Can you arrange the data below as a numbered list, one line per item, with any blank lines left out?
---
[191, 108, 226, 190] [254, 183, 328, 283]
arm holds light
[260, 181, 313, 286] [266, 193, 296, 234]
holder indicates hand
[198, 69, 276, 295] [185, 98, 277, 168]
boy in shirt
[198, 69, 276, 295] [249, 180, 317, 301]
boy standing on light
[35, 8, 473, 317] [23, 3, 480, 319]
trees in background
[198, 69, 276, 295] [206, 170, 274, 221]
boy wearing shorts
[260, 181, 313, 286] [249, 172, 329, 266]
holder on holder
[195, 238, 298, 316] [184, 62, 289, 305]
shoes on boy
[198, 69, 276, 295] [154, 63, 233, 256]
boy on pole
---
• SOLVED EXERCISE:
1. [191, 108, 226, 190] [254, 183, 328, 283]
2. arm holds light
3. [260, 181, 313, 286] [266, 193, 296, 234]
4. holder indicates hand
5. [198, 69, 276, 295] [185, 98, 277, 168]
6. boy in shirt
7. [198, 69, 276, 295] [249, 180, 317, 301]
8. boy standing on light
9. [35, 8, 473, 317] [23, 3, 480, 319]
10. trees in background
11. [198, 69, 276, 295] [206, 170, 274, 221]
12. boy wearing shorts
13. [260, 181, 313, 286] [249, 172, 329, 266]
14. holder on holder
15. [195, 238, 298, 316] [184, 62, 289, 305]
16. shoes on boy
17. [198, 69, 276, 295] [154, 63, 233, 256]
18. boy on pole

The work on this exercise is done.